Destarte, para evitar maiores problemas e uma possível desestruturação do desfile carnavalesco como um possível negócio lucrativo para a cidade, surge a necessidade de encontrar um local mais adequado para a realização da festa, o que ocorre em 1977 quando os desfiles foram transferidos para a Avenida Tiradentes, mudança que foi cuidadosamente

preparada. Em 1976 houve desfiles de escolas de samba na Avenida Tiradentes em duas ocasiões. No dia primeiro de maio, trinta agremiações, entre escolas de samba e blocos carnavalescos, desfilaram em comemoração ao dia do trabalho; e no dia quatro de setembro foram trinta e três agremiações em comemoração ao dia da independência, que contou também com um concurso para escolher o samba-enredo sobre o tema. De acordo com os jornais da época este último desfile teve a função de testar aquela que seria a nova passarela do samba paulistano, a qual contaria com uma maior infra-estrutura para sambistas e espectadores, bem como para a imprensa e demais empresas que tivessem interesse em investir nesse evento.

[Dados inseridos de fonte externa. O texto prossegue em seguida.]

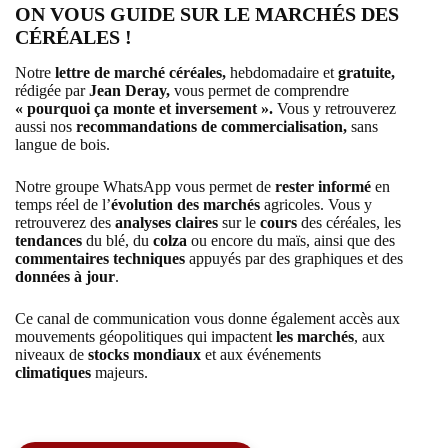
ON VOUS GUIDE SUR LE MARCHÉS DES
CÉRÉALES !
Notre
lettre de marché céréales,
hebdomadaire et
gratuite,
rédigée par
Jean Deray,
vous permet de comprendre
« pourquoi ça monte et inversement ».
Vous y retrouverez
aussi nos
recommandations de commercialisation,
sans
langue de bois.
Notre groupe WhatsApp vous permet de
rester informé
en
temps réel de l’
évolution des marchés
agricoles. Vous y
retrouverez des
analyses claires
sur le
cours
des céréales, les
tendances
du blé, du
colza
ou encore du maïs, ainsi que des
commentaires techniques
appuyés par des graphiques et des
données à jour
.
Ce canal de communication vous donne également accès aux
mouvements géopolitiques qui impactent
les marchés
, aux
niveaux de
stocks mondiaux
et aux événements
climatiques
majeurs.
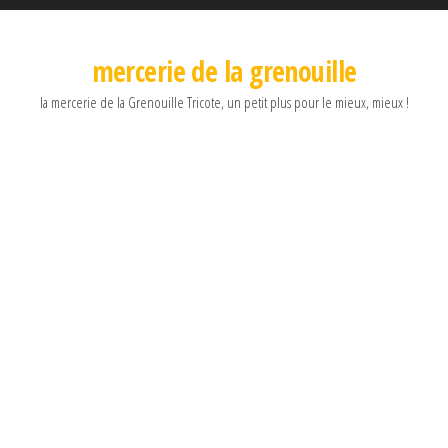
mercerie de la grenouille
la mercerie de la Grenouille Tricote, un petit plus pour le mieux, mieux !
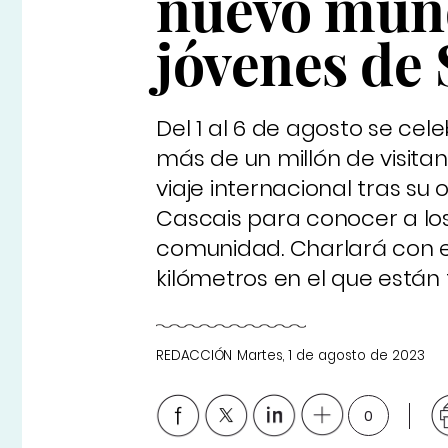
nuevo mund
jóvenes de
Del 1 al 6 de agosto se cel
más de un millón de visitan
viaje internacional tras su 
Cascais para conocer a los
comunidad. Charlará con el
kilómetros en el que están
REDACCIÓN
Martes, 1 de agosto de 2023
0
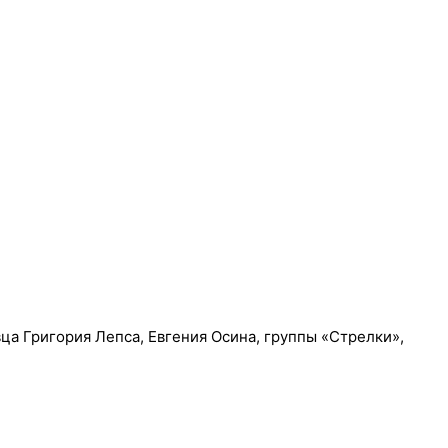
ца Григория Лепса, Евгения Осина, группы «Стрелки»,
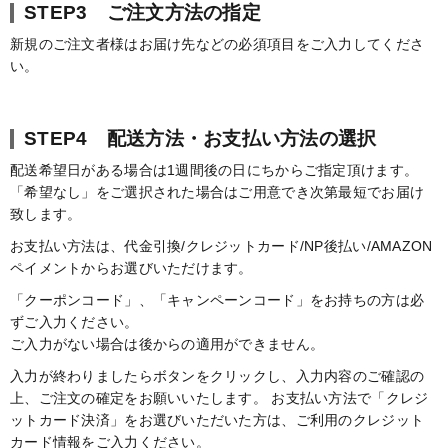
STEP3 ご注文方法の指定
新規のご注文者様はお届け先などの必須項目をご入力してくださ
い。
STEP4 配送方法・お支払い方法の選択
配送希望日がある場合は1週間後の日にちからご指定頂けます。
「希望なし」をご選択された場合はご用意でき次第最短でお届け
致します。
お支払い方法は、代金引換/クレジットカード/NP後払い/AMAZON
ペイメントからお選びいただけます。
「クーポンコード」、「キャンペーンコード」をお持ちの方は必
ずご入力ください。
ご入力がない場合は後からの適用ができません。
入力が終わりましたらボタンをクリックし、入力内容のご確認の
上、ご注文の確定をお願いいたします。 お支払い方法で「クレジ
ットカード決済」をお選びいただいた方は、ご利用のクレジット
カード情報をご入力ください。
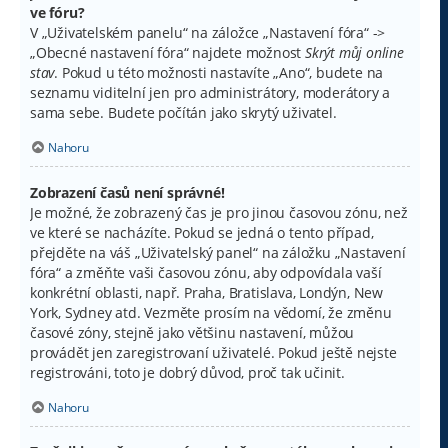
ve fóru?
V „Uživatelském panelu“ na záložce „Nastavení fóra“ ->
„Obecné nastavení fóra“ najdete možnost
Skrýt můj online
stav
. Pokud u této možnosti nastavíte „Ano“, budete na
seznamu viditelní jen pro administrátory, moderátory a
sama sebe. Budete počítán jako skrytý uživatel.
Nahoru
Zobrazení časů není správné!
Je možné, že zobrazený čas je pro jinou časovou zónu, než
ve které se nacházíte. Pokud se jedná o tento případ,
přejděte na váš „Uživatelský panel“ na záložku „Nastavení
fóra“ a změňte vaši časovou zónu, aby odpovídala vaší
konkrétní oblasti, např. Praha, Bratislava, Londýn, New
York, Sydney atd. Vezměte prosím na vědomí, že změnu
časové zóny, stejně jako většinu nastavení, můžou
provádět jen zaregistrovaní uživatelé. Pokud ještě nejste
registrováni, toto je dobrý důvod, proč tak učinit.
Nahoru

Esperam os sambistas que no novo local sejam resolvidos alguns dos problemas crônicos do carnaval paulistano: melhor acomodação para o público, criação de arquibancadas reservadas para quem deseja pagar e ter mais conforto e atender aos turistas que desejam ter locais reservados. Por ser a área livre de postes e fios [os carros alegóricos] poderão ultrapassar o limite de três metros de altura e os quatro de largura. Por outro lado espera-se que a iluminação seja bastante melhorada, com a colocação de transformadores e maior quantidade de lâmpadas, que irão melhorar o brilho das fantasias, além de facilitar o trabalho da televisão e dos cinegrafistas (Folha da Tarde, 06/09/1976).

Esses acontecimentos revelam a insatisfação dos sambistas e da população em relação aos desfiles carnavalescos, bem como a intenção das escolas e do poder público em transformá-los em um negócio mais viável economicamente.